Chasing Mavericks

In the surfing community, perhaps no location is considered as notorious as Mavericks, an inlet off the coast of Northern California that is home to some of the biggest waves in the world, and therefore, to some of the sport’s most daring athletes.

It provides the backdrop for the true-life drama Chasing Mavericks, which tries to explain the allure of the ultimate big-wave destination through the story of teenage phenom Jay Moriarty.

But the film is unlikely to be considered alongside such classic surf movies such as The Endless Summer and Riding Giants, While visually it captures the combination of grace and excitement in the water, the film drowns amid a sea of coming-of-age cliches.

In the film, Jay (Jonny Weston) grows up during the early 1990s in a seaside town not far from Mavericks, where he watches accomplished surfers such as his neighbor Frosty (Gerard Butler) ascend swells of 20 feet of more in search of a thrill.

### [TO-DO LIST]
1. Reproduce the passage of the Chasing Mavericks review that begins with the words "In the film, Jay" and ends with "of a thrill.".
2. Name every film title mentioned in the Chasing Mavericks review.
3. Answer these questions from the Chasing Mavericks review.
(a) Where is Mavericks located?
(b) Which actor plays Jay?
(c) During what period does Jay grow up?

### [RECORDS SUPPLIED]

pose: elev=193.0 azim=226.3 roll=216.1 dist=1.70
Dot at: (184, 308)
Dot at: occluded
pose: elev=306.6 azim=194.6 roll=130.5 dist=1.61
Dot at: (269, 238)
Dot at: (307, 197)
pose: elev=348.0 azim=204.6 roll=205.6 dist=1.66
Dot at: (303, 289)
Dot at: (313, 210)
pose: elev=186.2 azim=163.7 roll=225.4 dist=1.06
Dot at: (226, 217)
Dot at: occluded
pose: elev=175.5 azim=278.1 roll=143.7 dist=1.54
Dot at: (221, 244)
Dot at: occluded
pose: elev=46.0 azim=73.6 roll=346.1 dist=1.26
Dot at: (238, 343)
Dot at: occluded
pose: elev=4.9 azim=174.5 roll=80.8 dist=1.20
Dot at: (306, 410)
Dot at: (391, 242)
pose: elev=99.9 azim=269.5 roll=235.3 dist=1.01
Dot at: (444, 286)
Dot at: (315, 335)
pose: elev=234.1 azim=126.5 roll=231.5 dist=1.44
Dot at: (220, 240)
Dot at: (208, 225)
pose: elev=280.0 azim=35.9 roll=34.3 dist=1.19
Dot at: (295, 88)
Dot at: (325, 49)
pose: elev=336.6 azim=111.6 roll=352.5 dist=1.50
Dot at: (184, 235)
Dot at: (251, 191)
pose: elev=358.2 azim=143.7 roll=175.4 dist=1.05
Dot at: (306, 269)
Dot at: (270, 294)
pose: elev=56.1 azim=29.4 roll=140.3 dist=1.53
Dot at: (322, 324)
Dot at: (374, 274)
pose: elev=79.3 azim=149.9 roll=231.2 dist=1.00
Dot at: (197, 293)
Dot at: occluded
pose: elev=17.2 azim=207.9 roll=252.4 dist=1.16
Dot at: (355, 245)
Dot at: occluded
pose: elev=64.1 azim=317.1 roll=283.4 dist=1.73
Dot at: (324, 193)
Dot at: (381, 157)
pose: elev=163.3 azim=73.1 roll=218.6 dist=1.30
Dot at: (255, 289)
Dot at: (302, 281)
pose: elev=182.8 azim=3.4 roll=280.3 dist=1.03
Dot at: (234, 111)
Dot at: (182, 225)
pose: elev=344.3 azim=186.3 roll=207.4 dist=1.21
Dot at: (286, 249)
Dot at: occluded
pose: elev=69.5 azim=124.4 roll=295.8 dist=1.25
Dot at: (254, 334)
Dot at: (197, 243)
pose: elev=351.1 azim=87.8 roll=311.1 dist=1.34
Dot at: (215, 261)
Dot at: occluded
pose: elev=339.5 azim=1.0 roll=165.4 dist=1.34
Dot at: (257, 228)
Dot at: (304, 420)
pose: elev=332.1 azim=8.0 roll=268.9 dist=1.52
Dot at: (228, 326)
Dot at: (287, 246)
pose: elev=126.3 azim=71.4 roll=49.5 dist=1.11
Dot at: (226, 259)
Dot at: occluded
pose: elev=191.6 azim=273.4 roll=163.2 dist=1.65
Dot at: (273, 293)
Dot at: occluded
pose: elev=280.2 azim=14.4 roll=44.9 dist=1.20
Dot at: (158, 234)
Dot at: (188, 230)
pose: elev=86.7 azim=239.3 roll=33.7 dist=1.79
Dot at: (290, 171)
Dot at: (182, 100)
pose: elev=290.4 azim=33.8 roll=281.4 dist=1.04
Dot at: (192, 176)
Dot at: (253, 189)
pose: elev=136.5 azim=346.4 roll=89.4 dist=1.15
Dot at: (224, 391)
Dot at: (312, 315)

### [PER-TASK OUTPUTS]
1.
In the film, Jay (Jonny Weston) grows up during the early 1990s in a seaside town not far from Mavericks, where he watches accomplished surfers such as his neighbor Frosty (Gerard Butler) ascend swells of 20 feet of more in search of a thrill.

2.
Chasing Mavericks
The Endless Summer
Riding Giants

3.
(a) It is an inlet off the coast of Northern California.
(b) Jonny Weston.
(c) The early 1990s.